● Saved data entries:

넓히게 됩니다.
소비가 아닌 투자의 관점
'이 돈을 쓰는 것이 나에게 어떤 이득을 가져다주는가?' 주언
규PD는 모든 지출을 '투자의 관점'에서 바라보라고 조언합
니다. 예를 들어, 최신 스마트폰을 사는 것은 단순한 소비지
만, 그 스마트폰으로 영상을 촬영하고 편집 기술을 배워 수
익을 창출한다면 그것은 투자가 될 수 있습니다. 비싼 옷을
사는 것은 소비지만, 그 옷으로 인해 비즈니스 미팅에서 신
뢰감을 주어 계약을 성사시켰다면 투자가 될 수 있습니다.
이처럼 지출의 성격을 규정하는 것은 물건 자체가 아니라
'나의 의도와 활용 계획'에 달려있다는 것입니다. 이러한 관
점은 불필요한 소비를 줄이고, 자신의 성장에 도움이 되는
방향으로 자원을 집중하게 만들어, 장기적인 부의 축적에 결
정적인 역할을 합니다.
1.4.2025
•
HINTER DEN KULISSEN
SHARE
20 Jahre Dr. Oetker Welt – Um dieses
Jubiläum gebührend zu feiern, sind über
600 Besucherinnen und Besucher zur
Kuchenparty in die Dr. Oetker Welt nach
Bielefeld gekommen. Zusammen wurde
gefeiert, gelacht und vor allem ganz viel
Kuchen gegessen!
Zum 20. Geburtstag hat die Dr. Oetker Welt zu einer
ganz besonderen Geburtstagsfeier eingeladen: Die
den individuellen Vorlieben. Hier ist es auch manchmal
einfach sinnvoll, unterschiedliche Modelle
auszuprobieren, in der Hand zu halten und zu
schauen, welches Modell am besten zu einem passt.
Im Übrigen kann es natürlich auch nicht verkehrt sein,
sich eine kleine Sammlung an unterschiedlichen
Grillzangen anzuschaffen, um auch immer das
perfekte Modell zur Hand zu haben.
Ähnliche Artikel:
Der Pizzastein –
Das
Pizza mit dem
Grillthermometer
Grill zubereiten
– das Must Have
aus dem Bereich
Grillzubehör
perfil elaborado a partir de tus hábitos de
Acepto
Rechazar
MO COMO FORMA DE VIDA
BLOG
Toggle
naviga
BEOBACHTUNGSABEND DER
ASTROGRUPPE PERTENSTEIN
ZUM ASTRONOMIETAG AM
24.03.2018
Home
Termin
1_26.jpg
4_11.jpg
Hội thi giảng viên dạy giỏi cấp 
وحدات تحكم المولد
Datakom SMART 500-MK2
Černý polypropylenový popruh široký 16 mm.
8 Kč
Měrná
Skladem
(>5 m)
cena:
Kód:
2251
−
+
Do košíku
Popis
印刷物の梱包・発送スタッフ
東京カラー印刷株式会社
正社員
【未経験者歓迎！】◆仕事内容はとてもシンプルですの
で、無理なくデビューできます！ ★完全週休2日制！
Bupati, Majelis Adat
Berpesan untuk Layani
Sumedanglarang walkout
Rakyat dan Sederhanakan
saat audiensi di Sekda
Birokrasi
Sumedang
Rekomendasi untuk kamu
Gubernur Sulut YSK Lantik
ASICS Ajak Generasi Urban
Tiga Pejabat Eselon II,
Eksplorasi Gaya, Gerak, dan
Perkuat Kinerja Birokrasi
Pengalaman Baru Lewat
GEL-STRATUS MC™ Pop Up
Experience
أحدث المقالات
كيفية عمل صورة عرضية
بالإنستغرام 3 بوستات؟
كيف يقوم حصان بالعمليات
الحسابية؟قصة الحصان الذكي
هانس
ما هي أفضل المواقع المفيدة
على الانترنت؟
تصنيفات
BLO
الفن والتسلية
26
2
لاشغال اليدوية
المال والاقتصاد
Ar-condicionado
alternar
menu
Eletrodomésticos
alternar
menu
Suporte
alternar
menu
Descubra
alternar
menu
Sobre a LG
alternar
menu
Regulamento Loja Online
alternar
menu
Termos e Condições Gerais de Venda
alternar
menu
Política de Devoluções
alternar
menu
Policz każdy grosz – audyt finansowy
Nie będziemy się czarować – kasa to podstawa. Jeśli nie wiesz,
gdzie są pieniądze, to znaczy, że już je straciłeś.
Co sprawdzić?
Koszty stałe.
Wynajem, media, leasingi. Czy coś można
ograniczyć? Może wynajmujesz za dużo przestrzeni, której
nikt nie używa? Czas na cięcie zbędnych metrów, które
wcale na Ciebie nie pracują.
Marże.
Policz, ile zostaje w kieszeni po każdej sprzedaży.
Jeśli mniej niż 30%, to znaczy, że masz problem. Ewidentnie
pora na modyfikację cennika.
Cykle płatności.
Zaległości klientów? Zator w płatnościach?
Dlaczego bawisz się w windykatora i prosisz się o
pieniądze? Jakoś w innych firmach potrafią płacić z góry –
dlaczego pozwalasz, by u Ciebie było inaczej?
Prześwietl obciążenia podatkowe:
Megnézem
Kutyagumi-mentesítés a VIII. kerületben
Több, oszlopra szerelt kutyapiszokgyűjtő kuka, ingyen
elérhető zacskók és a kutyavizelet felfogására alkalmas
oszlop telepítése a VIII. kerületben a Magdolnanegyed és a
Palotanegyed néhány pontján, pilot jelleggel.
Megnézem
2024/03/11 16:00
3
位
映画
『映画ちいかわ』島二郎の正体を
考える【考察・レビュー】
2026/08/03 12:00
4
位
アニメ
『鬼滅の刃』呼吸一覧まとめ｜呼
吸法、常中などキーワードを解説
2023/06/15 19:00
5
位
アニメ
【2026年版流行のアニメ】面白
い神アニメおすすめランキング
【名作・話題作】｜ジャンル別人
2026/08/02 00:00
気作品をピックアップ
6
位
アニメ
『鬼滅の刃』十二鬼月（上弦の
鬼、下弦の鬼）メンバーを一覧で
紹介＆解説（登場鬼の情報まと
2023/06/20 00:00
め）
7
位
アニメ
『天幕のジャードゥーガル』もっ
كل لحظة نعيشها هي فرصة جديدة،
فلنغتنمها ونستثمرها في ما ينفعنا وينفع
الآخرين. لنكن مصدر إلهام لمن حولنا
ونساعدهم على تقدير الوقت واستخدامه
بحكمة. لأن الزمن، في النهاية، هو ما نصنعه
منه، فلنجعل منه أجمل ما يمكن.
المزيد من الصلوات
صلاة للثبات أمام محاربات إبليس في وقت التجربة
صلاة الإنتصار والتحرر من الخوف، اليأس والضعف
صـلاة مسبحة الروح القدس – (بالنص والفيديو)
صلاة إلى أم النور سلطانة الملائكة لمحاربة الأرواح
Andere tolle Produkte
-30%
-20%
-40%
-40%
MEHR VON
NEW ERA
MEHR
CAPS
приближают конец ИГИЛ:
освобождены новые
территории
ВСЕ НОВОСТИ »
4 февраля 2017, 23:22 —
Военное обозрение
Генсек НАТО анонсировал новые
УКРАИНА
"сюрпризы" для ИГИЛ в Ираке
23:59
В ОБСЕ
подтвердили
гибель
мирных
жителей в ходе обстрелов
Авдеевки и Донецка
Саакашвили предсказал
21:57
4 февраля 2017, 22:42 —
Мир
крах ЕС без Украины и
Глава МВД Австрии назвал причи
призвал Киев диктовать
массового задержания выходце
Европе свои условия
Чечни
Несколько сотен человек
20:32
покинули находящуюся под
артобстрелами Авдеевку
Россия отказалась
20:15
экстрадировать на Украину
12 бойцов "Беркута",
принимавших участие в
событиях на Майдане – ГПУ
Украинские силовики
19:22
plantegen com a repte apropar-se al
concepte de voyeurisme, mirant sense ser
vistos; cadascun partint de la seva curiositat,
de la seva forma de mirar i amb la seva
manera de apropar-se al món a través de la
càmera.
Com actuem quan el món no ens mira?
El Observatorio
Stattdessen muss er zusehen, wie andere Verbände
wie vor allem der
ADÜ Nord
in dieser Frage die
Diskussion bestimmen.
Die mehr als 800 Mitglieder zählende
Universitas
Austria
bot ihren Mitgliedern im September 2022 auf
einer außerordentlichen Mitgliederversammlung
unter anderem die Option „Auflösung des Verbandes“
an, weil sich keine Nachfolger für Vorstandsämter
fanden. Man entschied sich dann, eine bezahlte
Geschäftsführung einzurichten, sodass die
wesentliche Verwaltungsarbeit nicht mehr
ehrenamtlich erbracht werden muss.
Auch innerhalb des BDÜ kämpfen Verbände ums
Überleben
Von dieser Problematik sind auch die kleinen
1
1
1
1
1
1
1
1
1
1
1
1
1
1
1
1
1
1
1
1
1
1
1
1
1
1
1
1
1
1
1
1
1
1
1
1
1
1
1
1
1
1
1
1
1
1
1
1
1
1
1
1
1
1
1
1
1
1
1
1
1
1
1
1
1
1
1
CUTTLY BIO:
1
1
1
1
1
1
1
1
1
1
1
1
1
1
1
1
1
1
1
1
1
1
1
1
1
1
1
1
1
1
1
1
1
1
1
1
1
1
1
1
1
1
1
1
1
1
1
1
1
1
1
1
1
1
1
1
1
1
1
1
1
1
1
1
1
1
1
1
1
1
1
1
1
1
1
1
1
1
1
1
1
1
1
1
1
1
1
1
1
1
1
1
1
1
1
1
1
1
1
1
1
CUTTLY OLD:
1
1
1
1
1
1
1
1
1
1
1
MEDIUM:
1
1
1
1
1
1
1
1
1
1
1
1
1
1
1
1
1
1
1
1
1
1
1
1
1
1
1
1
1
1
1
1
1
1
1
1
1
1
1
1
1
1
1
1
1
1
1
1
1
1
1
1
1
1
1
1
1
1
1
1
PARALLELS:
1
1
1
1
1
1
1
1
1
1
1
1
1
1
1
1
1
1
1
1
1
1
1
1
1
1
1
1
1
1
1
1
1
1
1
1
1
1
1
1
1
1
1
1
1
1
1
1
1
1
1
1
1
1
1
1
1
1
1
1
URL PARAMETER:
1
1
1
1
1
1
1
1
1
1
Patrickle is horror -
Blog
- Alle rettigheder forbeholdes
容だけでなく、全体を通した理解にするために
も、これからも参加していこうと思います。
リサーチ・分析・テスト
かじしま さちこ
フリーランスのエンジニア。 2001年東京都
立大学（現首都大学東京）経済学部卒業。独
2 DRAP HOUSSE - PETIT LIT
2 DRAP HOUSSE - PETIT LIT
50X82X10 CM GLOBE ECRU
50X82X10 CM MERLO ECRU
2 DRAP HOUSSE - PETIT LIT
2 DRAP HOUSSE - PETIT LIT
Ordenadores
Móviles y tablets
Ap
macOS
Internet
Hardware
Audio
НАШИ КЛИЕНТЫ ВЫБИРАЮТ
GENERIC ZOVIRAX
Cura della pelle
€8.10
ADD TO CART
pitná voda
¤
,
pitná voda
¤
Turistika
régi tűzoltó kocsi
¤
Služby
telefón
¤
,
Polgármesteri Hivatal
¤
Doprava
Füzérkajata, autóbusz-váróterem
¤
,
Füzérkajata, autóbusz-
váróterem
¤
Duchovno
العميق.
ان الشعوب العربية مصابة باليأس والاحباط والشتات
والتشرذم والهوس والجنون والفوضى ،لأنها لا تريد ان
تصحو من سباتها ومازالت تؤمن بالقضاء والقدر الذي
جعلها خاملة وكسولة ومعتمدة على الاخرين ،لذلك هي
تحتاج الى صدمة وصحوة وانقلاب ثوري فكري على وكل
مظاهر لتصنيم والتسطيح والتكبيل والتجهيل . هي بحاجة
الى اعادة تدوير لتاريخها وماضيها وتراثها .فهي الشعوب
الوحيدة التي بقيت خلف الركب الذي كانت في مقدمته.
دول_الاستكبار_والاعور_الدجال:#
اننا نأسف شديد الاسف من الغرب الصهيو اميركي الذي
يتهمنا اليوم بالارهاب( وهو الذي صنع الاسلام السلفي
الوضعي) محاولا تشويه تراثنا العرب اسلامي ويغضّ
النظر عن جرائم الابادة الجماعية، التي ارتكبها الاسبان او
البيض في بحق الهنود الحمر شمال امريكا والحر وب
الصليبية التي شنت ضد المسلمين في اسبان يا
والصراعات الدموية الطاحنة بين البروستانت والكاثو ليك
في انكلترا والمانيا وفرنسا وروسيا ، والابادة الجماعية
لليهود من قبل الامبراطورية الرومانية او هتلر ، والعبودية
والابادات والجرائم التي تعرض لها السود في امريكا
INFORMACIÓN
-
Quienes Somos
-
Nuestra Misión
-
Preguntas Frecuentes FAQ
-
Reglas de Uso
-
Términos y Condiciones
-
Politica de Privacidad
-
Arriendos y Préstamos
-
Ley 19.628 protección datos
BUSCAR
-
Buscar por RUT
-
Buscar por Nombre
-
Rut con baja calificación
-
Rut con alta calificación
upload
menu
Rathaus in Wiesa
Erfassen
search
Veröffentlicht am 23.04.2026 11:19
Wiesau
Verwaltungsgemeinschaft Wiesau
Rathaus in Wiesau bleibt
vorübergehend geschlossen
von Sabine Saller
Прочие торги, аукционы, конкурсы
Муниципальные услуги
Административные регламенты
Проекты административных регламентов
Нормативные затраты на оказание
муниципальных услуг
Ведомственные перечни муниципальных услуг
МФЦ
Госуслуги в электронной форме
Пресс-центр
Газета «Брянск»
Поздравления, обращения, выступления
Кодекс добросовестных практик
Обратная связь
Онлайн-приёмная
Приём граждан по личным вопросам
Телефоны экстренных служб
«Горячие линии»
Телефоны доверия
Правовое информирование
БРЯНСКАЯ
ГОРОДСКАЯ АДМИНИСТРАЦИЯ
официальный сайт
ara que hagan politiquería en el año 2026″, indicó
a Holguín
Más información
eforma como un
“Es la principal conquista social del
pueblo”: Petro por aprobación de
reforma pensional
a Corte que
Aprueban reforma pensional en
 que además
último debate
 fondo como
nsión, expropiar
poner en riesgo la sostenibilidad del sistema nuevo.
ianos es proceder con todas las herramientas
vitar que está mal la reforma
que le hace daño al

● What is needed: Write out the items again from the first line through the line with "Bupati, Majelis Adat", putting "Grillbestecke" wherever "Grillzangen" appears and keeping everything else the same.

● Answer to this exercise:
넓히게 됩니다.
소비가 아닌 투자의 관점
'이 돈을 쓰는 것이 나에게 어떤 이득을 가져다주는가?' 주언
규PD는 모든 지출을 '투자의 관점'에서 바라보라고 조언합
니다. 예를 들어, 최신 스마트폰을 사는 것은 단순한 소비지
만, 그 스마트폰으로 영상을 촬영하고 편집 기술을 배워 수
익을 창출한다면 그것은 투자가 될 수 있습니다. 비싼 옷을
사는 것은 소비지만, 그 옷으로 인해 비즈니스 미팅에서 신
뢰감을 주어 계약을 성사시켰다면 투자가 될 수 있습니다.
이처럼 지출의 성격을 규정하는 것은 물건 자체가 아니라
'나의 의도와 활용 계획'에 달려있다는 것입니다. 이러한 관
점은 불필요한 소비를 줄이고, 자신의 성장에 도움이 되는
방향으로 자원을 집중하게 만들어, 장기적인 부의 축적에 결
정적인 역할을 합니다.
1.4.2025
•
HINTER DEN KULISSEN
SHARE
20 Jahre Dr. Oetker Welt – Um dieses
Jubiläum gebührend zu feiern, sind über
600 Besucherinnen und Besucher zur
Kuchenparty in die Dr. Oetker Welt nach
Bielefeld gekommen. Zusammen wurde
gefeiert, gelacht und vor allem ganz viel
Kuchen gegessen!
Zum 20. Geburtstag hat die Dr. Oetker Welt zu einer
ganz besonderen Geburtstagsfeier eingeladen: Die
den individuellen Vorlieben. Hier ist es auch manchmal
einfach sinnvoll, unterschiedliche Modelle
auszuprobieren, in der Hand zu halten und zu
schauen, welches Modell am besten zu einem passt.
Im Übrigen kann es natürlich auch nicht verkehrt sein,
sich eine kleine Sammlung an unterschiedlichen
Grillbestecke anzuschaffen, um auch immer das
perfekte Modell zur Hand zu haben.
Ähnliche Artikel:
Der Pizzastein –
Das
Pizza mit dem
Grillthermometer
Grill zubereiten
– das Must Have
aus dem Bereich
Grillzubehör
perfil elaborado a partir de tus hábitos de
Acepto
Rechazar
MO COMO FORMA DE VIDA
BLOG
Toggle
naviga
BEOBACHTUNGSABEND DER
ASTROGRUPPE PERTENSTEIN
ZUM ASTRONOMIETAG AM
24.03.2018
Home
Termin
1_26.jpg
4_11.jpg
Hội thi giảng viên dạy giỏi cấp 
وحدات تحكم المولد
Datakom SMART 500-MK2
Černý polypropylenový popruh široký 16 mm.
8 Kč
Měrná
Skladem
(>5 m)
cena:
Kód:
2251
−
+
Do košíku
Popis
印刷物の梱包・発送スタッフ
東京カラー印刷株式会社
正社員
【未経験者歓迎！】◆仕事内容はとてもシンプルですの
で、無理なくデビューできます！ ★完全週休2日制！
Bupati, Majelis Adat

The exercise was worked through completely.